While the Adversary was mentioned early on in the series, his actual story wasn’t introduced until much later on. And Geppetto carried a beautiful, tragic character arc, easily worthy of the kind of enemy you’d anticipate being able to carry the full complexity of a character named the Adversary. But, Geppetto was not the first choice for the character who would become the Adversary. The first choice was Peter Pan.
It’s easy to imagine now. Peter Pan flying in out of nowhere, appearing suddenly in children’s bedrooms, then luring them to Neverland. And what adventures they’d have! Only, imagine Peter Pan, in Willingham’s skillful hands, being supercollided into Golding’s Lord of the Flies. Imagine that each adventure in Neverland would turn the kidnapped children harsher, and meaner, and more and more, ensure that they’d never be able to return to human society. Imagine Captain Hook as a sober, ethical, caring man who is deeply opposed to Pan’s campaign of robbing these children of their lives. Imagine Hook as the only man who has the strength of character to oppose Pan, to physically and militarily intervene.
Imagine that Peter Pan growing darker, and consistently darker, until he becomes the Adversary who drives the Fables from their storybook existence. I couldn’t, because at the time of the conversation I didn’t realize the significance of Peter Pan to Willingham’s thematic process. But ultimately neither could Bill himself realize that vision of Peter Pan as the Adversary. Because, Peter Pan, Captain Hook, and the entire Neverland scenario isn’t in the public domain, and still subject to copyright. Due to legal considerations therefore, the choice was made to cast benevolent, old Geppetto in the role of the Adversary. And while things have worked out well, there is a sense of loss when it comes to Peter Pan, and to the idea of the “benevolent” kidnapping of children.

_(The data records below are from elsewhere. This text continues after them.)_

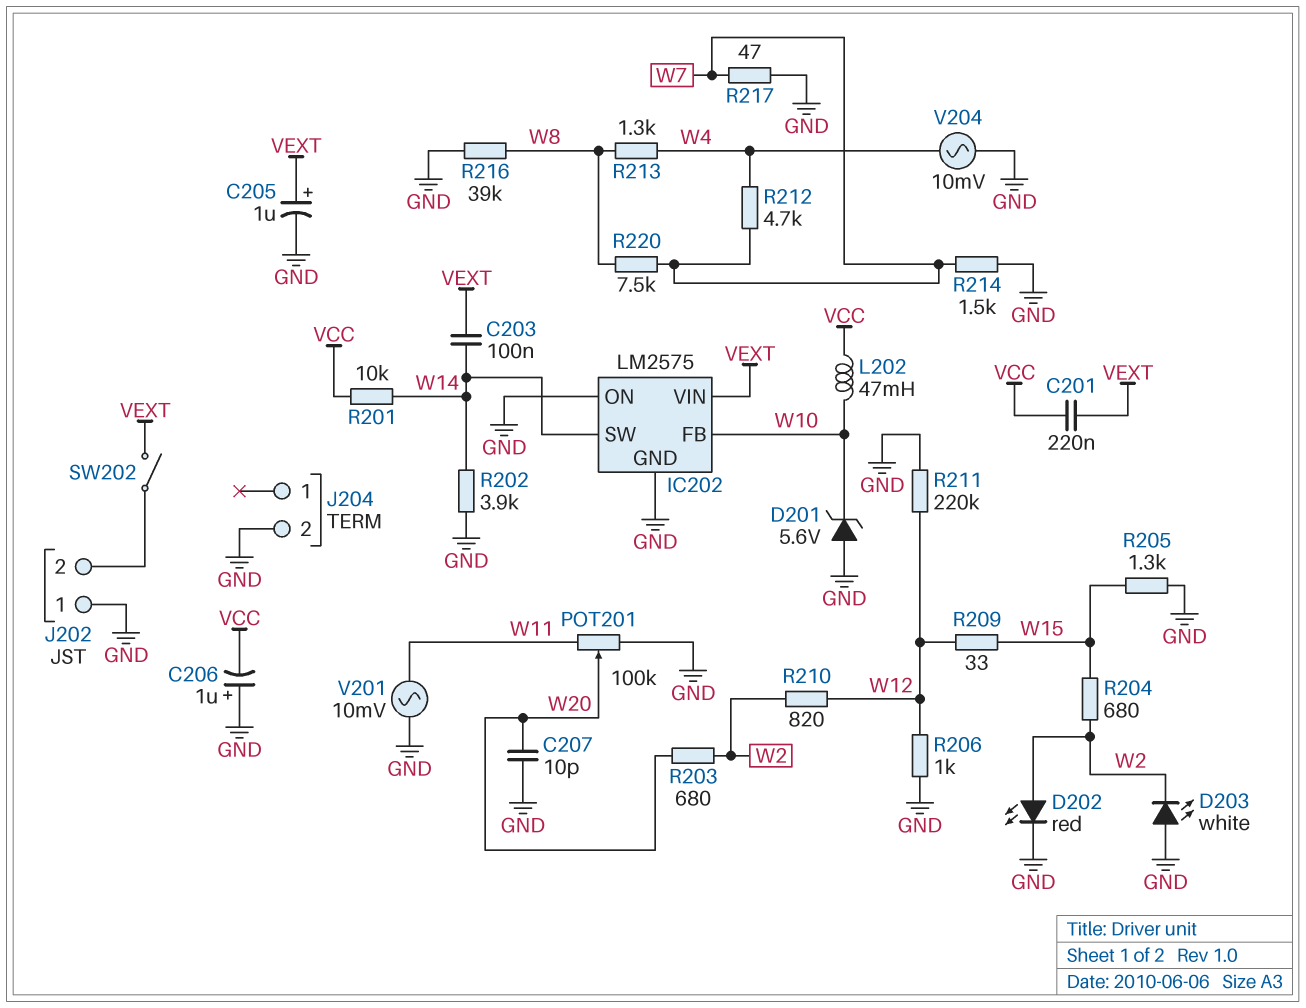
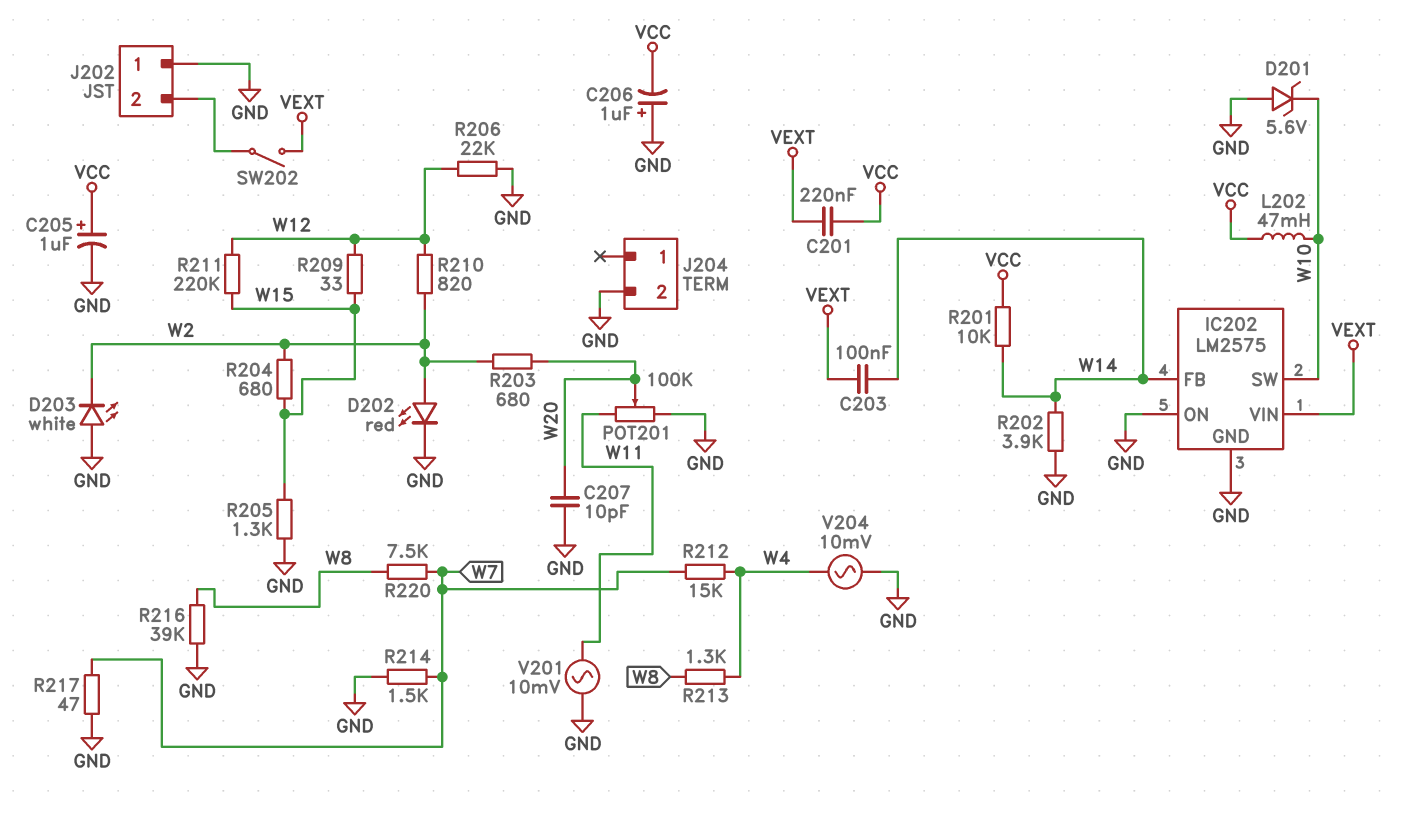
C205: 1uF (plus VEXT, minus GND) -> 1uF (plus VCC, minus GND)
IC202 pin FB: W10 -> W14
IC202 pin SW: W14 -> W10
R206: 1k (GND, W12) -> 22k (GND, W12)
R211: 220k (GND, W12) -> 220k (W12, W15)
R212: 4.7k (W4, W7) -> 15k (W4, W7)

I couldn’t understand the import of what Willingham said next. But now, you can. “It’s certainly that being Queen of Toyland is not really all it seems cracked up to be. I mean little girls and little boys want to grow up to be important people, kings and princesses and such. The reality is, if you become such a person, you just have a boatload of stuff dumped on you. And that’s what this story is about. And it’s about the nature of duty versus desire, and self-sacrifice and things like that. It’s probably the darkest story we’ve told, in its aggregate, from beginning to end. There wasn’t too much of a way that this was going to come out wonderfully. Even the first storyarc [all the way back in 2002, -Ed] which promised immediately that there wasn’t going to be any Happily Ever After, ended up not a happy ending, but at least a livable one. This one is fairly dark…”.

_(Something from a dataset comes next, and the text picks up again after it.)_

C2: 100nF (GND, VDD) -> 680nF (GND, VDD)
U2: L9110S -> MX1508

There’s an interjection from my side at this point and we talk about how Gabriel Garcia Marquez’s News of a Kidnapping might come to bear on a reading of Cubs in Toyland, as well the myth of Demeter’s daughter Proserpina getting stolen to Hell and being force to wed Hades. Even on the fly and unscripted, Willingham’s insights prove deeply cogent. Then we continue “I’ve been…ever since seeing Peter Pan as a child that starts off with basically kidnapping, but is seen as a lovely, benevolent thing. I’ve been sort of ‘anti-’…sort of ‘No, it’s not a good thing and it never is!’. So this story definitely belongs in more Orpheus-type territory and Demeter-type territory, than in Peter Pan. Wherein, as soon as you’re taken away from your parents, you life is wonderful. Yeah…”.
Willingham’s voice trails off and he enters a self-enclosed meditative space. For a moment or so, we share a silence—Willingham lost in his thoughts, and I in mine. And then he picks up the discussion again.